7:33pm: I’m stuck again in traffic. This time I only went 0.7km. I guess I’ll never learn.

7:35pm: I get out of the taxi (again) and start walking (again). Screw it; I’m walking all the way home.

8:12pm: I finally get home. J

Quite a journey. I spent a total of 30 yuan and 2 hours and 7 minutes on a commute that should be 3 yuan and 35 minutes.

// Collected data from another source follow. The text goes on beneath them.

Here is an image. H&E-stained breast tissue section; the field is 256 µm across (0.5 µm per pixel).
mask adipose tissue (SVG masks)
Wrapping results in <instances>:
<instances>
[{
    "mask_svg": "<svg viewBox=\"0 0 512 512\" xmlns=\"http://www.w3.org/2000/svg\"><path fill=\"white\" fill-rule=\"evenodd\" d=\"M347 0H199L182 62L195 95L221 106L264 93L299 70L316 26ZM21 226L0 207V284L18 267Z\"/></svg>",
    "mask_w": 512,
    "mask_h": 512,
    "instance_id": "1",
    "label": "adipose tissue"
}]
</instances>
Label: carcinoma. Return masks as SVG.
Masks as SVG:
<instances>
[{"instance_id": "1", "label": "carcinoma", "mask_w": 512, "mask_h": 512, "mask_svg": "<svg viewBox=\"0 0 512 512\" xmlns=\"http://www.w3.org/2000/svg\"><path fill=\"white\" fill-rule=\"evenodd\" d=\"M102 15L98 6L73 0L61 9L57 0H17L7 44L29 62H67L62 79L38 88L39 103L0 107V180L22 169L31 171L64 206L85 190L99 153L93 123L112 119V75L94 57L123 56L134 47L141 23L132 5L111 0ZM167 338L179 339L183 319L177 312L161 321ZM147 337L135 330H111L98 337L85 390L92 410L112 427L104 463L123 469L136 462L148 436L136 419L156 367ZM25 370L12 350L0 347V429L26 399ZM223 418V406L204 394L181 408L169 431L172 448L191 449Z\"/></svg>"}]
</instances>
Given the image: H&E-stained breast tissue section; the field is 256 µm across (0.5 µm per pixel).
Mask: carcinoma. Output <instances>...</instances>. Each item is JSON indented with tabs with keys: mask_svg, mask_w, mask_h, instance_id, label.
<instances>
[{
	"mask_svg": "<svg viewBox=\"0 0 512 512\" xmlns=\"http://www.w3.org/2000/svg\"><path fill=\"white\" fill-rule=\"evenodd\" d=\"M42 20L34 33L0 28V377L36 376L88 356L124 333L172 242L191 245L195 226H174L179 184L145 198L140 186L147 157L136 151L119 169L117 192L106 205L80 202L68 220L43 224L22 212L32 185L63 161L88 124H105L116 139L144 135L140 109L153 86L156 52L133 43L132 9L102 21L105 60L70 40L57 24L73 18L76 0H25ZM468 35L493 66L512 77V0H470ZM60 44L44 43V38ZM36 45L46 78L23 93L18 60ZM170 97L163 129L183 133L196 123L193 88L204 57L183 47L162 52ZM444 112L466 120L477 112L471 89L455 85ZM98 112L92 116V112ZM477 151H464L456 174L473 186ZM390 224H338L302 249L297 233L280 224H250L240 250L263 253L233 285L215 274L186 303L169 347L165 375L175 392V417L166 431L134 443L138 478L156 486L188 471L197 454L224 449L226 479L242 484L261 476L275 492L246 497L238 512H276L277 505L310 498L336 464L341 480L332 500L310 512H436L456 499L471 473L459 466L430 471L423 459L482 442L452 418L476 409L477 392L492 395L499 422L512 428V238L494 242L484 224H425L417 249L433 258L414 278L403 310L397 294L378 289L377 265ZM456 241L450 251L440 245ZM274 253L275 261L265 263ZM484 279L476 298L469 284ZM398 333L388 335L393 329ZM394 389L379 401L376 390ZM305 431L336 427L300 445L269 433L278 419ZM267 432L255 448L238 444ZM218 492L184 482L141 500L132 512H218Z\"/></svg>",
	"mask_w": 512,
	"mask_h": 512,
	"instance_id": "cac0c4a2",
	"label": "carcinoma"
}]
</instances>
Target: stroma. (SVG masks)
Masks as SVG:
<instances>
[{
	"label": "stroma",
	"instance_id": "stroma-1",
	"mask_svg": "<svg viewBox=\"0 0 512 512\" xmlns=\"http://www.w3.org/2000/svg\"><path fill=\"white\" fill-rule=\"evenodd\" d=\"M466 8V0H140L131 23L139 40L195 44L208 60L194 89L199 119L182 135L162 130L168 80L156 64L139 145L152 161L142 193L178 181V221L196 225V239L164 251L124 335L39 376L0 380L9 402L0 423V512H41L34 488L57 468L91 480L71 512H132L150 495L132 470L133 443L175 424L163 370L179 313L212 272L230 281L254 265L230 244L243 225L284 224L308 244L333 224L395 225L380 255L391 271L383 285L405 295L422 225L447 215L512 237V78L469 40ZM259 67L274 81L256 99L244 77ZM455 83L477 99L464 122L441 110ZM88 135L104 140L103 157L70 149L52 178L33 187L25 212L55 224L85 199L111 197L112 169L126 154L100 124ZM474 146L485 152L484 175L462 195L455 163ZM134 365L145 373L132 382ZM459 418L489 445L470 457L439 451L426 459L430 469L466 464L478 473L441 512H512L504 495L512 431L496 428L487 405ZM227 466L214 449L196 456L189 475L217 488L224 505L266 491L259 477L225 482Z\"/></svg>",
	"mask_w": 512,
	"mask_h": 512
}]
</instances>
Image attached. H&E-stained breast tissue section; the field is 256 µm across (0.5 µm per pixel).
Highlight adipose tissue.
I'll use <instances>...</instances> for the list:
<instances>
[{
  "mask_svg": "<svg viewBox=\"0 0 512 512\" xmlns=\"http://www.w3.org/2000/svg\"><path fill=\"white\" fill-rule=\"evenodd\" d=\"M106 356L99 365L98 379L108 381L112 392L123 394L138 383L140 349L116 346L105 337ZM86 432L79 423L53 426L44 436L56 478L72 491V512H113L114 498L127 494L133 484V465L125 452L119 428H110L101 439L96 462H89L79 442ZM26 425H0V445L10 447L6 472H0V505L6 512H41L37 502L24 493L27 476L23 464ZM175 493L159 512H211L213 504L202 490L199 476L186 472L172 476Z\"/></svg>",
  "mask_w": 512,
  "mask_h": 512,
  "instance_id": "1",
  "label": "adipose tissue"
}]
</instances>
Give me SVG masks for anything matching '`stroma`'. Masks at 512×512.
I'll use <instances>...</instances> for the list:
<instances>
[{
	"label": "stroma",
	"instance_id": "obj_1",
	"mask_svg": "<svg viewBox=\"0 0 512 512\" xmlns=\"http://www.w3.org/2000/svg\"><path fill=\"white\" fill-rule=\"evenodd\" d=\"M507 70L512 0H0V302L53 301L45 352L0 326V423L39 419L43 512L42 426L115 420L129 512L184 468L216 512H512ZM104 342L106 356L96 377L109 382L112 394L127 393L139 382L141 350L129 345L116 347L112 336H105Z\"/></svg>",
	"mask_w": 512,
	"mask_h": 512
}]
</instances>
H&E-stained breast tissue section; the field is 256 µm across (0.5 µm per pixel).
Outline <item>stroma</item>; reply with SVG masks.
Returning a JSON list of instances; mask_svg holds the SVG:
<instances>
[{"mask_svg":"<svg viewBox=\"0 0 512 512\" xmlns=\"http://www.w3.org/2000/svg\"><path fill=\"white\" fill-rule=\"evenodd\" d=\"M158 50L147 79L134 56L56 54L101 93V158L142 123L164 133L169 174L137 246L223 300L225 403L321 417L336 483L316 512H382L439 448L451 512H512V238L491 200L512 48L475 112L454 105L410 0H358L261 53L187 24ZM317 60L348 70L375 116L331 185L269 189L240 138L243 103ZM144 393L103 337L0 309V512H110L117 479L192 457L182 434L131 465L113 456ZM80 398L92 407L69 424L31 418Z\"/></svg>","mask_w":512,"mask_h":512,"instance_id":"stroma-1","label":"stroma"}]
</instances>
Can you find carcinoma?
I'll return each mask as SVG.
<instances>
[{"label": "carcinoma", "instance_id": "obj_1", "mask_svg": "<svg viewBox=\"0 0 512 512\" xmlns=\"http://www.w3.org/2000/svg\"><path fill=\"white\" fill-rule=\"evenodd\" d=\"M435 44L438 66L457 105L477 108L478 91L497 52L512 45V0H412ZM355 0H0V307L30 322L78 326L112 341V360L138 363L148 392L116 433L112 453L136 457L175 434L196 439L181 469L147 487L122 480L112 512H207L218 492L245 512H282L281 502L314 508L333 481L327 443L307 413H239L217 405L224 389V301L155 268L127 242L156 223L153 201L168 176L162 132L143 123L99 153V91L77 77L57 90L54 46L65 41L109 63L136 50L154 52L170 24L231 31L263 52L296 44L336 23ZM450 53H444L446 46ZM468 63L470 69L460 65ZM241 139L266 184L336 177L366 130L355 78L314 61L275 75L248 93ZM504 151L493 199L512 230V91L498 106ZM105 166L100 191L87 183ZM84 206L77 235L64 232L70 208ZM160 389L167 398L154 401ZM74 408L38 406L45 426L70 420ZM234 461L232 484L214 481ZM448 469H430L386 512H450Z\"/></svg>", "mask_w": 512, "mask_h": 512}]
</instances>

When I was walking home, I had a interesting time thinking about some of the issues going on:

  • Damn you Random Chinese Roadside Construction! You were definitely an accomplice today.
  • I wish I had a bike or motorcycle. Shenzhen has outlawed motorcycles and has discouraged bike use (by building a city without bike lanes). Even so, everyone with a bike got to where they wanted to go today.
  • Chinese people are impatient in traffic. When I was walking home, I came across a bunch of bus stops. The people there were waiting patiently for buses that were never going to come.
  • This is only going to get worse. As China continues to modernize and grow its middle class, more and more people will start buying cars. The abundant amount of new (and sucky) drivers on the same amount of urban roads is going to kill traffic.
  • Although the situation today in Shenzhen wasn't as involved, it still shared many similarities as the NYC Blackout of 2003. It felt like chaos.
  • Modern technology is of utmost importance in today’s culture. People are more dependent on technology than ever before. I don't know how I would live if I didn't have my cell phone for a week not to mention a city-wide or nation-wide blackout.
  • I wonder if there would be real life examples of the world in Independence Day, Deep Impact or A Day After Tomorrow. Actually, there have already been many isolated examples of this. Look at hurricane Katrina’s effect on the New Orleans area, the carnage of the Asian Tsunami or the river poisoning of 松花江 last year that left Harbin, China (where I was born) waterless for more than a week. Human and nature-created disasters are here.

I had a bunch of friends who experienced the NYC Blackout. They said it wasn't too bad. I don't know…I just hope my elevator works when I wake up tomorrow for another commute.